▶ _Request_:
Reproduce all entries precisely, down to the last character.

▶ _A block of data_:
..........

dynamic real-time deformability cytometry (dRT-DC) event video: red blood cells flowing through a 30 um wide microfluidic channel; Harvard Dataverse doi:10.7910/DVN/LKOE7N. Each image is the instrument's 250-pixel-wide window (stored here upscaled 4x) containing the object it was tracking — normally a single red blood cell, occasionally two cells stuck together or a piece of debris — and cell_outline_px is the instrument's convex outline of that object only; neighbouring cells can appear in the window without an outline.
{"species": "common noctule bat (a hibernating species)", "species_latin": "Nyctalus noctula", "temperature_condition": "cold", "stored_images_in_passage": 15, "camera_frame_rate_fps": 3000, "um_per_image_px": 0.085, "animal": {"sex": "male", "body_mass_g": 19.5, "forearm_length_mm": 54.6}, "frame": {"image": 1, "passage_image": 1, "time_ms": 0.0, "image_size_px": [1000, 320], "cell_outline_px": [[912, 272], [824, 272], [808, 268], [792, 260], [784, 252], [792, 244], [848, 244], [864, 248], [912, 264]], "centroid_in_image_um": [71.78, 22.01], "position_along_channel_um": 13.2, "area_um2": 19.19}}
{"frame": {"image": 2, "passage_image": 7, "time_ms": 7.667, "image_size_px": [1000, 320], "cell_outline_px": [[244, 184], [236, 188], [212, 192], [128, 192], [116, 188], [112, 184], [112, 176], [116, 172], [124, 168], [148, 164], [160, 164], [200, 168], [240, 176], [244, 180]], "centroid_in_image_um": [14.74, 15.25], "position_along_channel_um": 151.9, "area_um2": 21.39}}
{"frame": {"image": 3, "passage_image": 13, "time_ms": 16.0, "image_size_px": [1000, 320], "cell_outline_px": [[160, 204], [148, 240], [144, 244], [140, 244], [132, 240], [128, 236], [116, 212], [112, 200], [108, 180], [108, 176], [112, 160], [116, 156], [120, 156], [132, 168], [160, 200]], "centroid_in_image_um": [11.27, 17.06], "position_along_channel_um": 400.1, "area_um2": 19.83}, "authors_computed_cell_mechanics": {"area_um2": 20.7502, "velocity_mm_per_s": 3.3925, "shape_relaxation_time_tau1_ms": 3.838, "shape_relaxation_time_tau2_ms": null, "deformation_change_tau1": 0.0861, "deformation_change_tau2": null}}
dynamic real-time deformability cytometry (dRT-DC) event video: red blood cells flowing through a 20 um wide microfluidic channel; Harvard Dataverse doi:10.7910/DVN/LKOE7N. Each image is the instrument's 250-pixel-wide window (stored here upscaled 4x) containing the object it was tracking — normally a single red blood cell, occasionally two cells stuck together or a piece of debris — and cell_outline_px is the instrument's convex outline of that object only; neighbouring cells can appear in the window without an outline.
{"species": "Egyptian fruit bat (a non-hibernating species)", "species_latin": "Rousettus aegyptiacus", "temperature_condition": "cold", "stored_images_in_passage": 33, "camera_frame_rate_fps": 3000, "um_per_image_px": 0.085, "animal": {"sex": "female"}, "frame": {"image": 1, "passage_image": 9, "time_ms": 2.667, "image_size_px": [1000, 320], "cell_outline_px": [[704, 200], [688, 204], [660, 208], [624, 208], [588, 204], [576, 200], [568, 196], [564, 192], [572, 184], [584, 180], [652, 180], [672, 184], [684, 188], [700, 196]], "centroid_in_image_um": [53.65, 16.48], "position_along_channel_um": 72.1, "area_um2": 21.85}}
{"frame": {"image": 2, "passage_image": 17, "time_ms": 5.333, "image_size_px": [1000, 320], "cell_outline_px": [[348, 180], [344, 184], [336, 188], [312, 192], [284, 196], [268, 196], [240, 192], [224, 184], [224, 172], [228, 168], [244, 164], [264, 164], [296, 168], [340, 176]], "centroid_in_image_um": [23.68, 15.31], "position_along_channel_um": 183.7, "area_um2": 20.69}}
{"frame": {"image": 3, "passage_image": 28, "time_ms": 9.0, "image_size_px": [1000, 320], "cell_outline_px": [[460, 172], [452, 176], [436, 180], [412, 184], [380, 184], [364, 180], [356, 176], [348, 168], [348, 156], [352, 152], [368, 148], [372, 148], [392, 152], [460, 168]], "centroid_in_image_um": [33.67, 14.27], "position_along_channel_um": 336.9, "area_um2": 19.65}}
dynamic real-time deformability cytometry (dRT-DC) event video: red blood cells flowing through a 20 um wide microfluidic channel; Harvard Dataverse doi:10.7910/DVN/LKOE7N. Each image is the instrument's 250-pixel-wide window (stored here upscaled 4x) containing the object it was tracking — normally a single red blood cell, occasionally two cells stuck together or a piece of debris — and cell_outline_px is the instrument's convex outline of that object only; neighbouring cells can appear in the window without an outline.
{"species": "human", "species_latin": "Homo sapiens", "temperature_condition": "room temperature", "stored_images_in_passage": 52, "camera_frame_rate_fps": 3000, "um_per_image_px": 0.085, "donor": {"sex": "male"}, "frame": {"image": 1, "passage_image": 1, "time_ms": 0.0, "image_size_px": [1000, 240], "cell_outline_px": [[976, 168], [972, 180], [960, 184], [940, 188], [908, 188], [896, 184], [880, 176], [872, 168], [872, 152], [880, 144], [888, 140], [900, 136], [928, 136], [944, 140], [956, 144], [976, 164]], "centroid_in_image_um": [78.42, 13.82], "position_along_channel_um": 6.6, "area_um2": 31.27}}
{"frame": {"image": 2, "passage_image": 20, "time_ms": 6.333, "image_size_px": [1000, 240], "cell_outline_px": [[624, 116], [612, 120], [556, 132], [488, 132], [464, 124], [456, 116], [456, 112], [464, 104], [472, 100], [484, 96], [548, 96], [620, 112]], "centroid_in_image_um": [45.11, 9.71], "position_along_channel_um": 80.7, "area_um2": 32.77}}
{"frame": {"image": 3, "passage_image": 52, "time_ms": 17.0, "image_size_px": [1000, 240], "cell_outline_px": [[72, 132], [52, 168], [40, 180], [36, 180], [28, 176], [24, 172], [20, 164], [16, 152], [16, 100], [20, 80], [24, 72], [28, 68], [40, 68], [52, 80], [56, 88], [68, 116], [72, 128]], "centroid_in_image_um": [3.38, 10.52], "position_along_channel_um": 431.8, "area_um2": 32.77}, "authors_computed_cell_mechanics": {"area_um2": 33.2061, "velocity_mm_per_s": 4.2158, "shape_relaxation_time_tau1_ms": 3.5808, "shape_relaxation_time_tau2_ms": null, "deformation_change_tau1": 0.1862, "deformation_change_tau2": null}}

..........

▶ _Final answer_:
dynamic real-time deformability cytometry (dRT-DC) event video: red blood cells flowing through a 30 um wide microfluidic channel; Harvard Dataverse doi:10.7910/DVN/LKOE7N. Each image is the instrument's 250-pixel-wide window (stored here upscaled 4x) containing the object it was tracking — normally a single red blood cell, occasionally two cells stuck together or a piece of debris — and cell_outline_px is the instrument's convex outline of that object only; neighbouring cells can appear in the window without an outline.
{"species": "common noctule bat (a hibernating species)", "species_latin": "Nyctalus noctula", "temperature_condition": "cold", "stored_images_in_passage": 15, "camera_frame_rate_fps": 3000, "um_per_image_px": 0.085, "animal": {"sex": "male", "body_mass_g": 19.5, "forearm_length_mm": 54.6}, "frame": {"image": 1, "passage_image": 1, "time_ms": 0.0, "image_size_px": [1000, 320], "cell_outline_px": [[912, 272], [824, 272], [808, 268], [792, 260], [784, 252], [792, 244], [848, 244], [864, 248], [912, 264]], "centroid_in_image_um": [71.78, 22.01], "position_along_channel_um": 13.2, "area_um2": 19.19}}
{"frame": {"image": 2, "passage_image": 7, "time_ms": 7.667, "image_size_px": [1000, 320], "cell_outline_px": [[244, 184], [236, 188], [212, 192], [128, 192], [116, 188], [112, 184], [112, 176], [116, 172], [124, 168], [148, 164], [160, 164], [200, 168], [240, 176], [244, 180]], "centroid_in_image_um": [14.74, 15.25], "position_along_channel_um": 151.9, "area_um2": 21.39}}
{"frame": {"image": 3, "passage_image": 13, "time_ms": 16.0, "image_size_px": [1000, 320], "cell_outline_px": [[160, 204], [148, 240], [144, 244], [140, 244], [132, 240], [128, 236], [116, 212], [112, 200], [108, 180], [108, 176], [112, 160], [116, 156], [120, 156], [132, 168], [160, 200]], "centroid_in_image_um": [11.27, 17.06], "position_along_channel_um": 400.1, "area_um2": 19.83}, "authors_computed_cell_mechanics": {"area_um2": 20.7502, "velocity_mm_per_s": 3.3925, "shape_relaxation_time_tau1_ms": 3.838, "shape_relaxation_time_tau2_ms": null, "deformation_change_tau1": 0.0861, "deformation_change_tau2": null}}
dynamic real-time deformability cytometry (dRT-DC) event video: red blood cells flowing through a 20 um wide microfluidic channel; Harvard Dataverse doi:10.7910/DVN/LKOE7N. Each image is the instrument's 250-pixel-wide window (stored here upscaled 4x) containing the object it was tracking — normally a single red blood cell, occasionally two cells stuck together or a piece of debris — and cell_outline_px is the instrument's convex outline of that object only; neighbouring cells can appear in the window without an outline.
{"species": "Egyptian fruit bat (a non-hibernating species)", "species_latin": "Rousettus aegyptiacus", "temperature_condition": "cold", "stored_images_in_passage": 33, "camera_frame_rate_fps": 3000, "um_per_image_px": 0.085, "animal": {"sex": "female"}, "frame": {"image": 1, "passage_image": 9, "time_ms": 2.667, "image_size_px": [1000, 320], "cell_outline_px": [[704, 200], [688, 204], [660, 208], [624, 208], [588, 204], [576, 200], [568, 196], [564, 192], [572, 184], [584, 180], [652, 180], [672, 184], [684, 188], [700, 196]], "centroid_in_image_um": [53.65, 16.48], "position_along_channel_um": 72.1, "area_um2": 21.85}}
{"frame": {"image": 2, "passage_image": 17, "time_ms": 5.333, "image_size_px": [1000, 320], "cell_outline_px": [[348, 180], [344, 184], [336, 188], [312, 192], [284, 196], [268, 196], [240, 192], [224, 184], [224, 172], [228, 168], [244, 164], [264, 164], [296, 168], [340, 176]], "centroid_in_image_um": [23.68, 15.31], "position_along_channel_um": 183.7, "area_um2": 20.69}}
{"frame": {"image": 3, "passage_image": 28, "time_ms": 9.0, "image_size_px": [1000, 320], "cell_outline_px": [[460, 172], [452, 176], [436, 180], [412, 184], [380, 184], [364, 180], [356, 176], [348, 168], [348, 156], [352, 152], [368, 148], [372, 148], [392, 152], [460, 168]], "centroid_in_image_um": [33.67, 14.27], "position_along_channel_um": 336.9, "area_um2": 19.65}}
dynamic real-time deformability cytometry (dRT-DC) event video: red blood cells flowing through a 20 um wide microfluidic channel; Harvard Dataverse doi:10.7910/DVN/LKOE7N. Each image is the instrument's 250-pixel-wide window (stored here upscaled 4x) containing the object it was tracking — normally a single red blood cell, occasionally two cells stuck together or a piece of debris — and cell_outline_px is the instrument's convex outline of that object only; neighbouring cells can appear in the window without an outline.
{"species": "human", "species_latin": "Homo sapiens", "temperature_condition": "room temperature", "stored_images_in_passage": 52, "camera_frame_rate_fps": 3000, "um_per_image_px": 0.085, "donor": {"sex": "male"}, "frame": {"image": 1, "passage_image": 1, "time_ms": 0.0, "image_size_px": [1000, 240], "cell_outline_px": [[976, 168], [972, 180], [960, 184], [940, 188], [908, 188], [896, 184], [880, 176], [872, 168], [872, 152], [880, 144], [888, 140], [900, 136], [928, 136], [944, 140], [956, 144], [976, 164]], "centroid_in_image_um": [78.42, 13.82], "position_along_channel_um": 6.6, "area_um2": 31.27}}
{"frame": {"image": 2, "passage_image": 20, "time_ms": 6.333, "image_size_px": [1000, 240], "cell_outline_px": [[624, 116], [612, 120], [556, 132], [488, 132], [464, 124], [456, 116], [456, 112], [464, 104], [472, 100], [484, 96], [548, 96], [620, 112]], "centroid_in_image_um": [45.11, 9.71], "position_along_channel_um": 80.7, "area_um2": 32.77}}
{"frame": {"image": 3, "passage_image": 52, "time_ms": 17.0, "image_size_px": [1000, 240], "cell_outline_px": [[72, 132], [52, 168], [40, 180], [36, 180], [28, 176], [24, 172], [20, 164], [16, 152], [16, 100], [20, 80], [24, 72], [28, 68], [40, 68], [52, 80], [56, 88], [68, 116], [72, 128]], "centroid_in_image_um": [3.38, 10.52], "position_along_channel_um": 431.8, "area_um2": 32.77}, "authors_computed_cell_mechanics": {"area_um2": 33.2061, "velocity_mm_per_s": 4.2158, "shape_relaxation_time_tau1_ms": 3.5808, "shape_relaxation_time_tau2_ms": null, "deformation_change_tau1": 0.1862, "deformation_change_tau2": null}}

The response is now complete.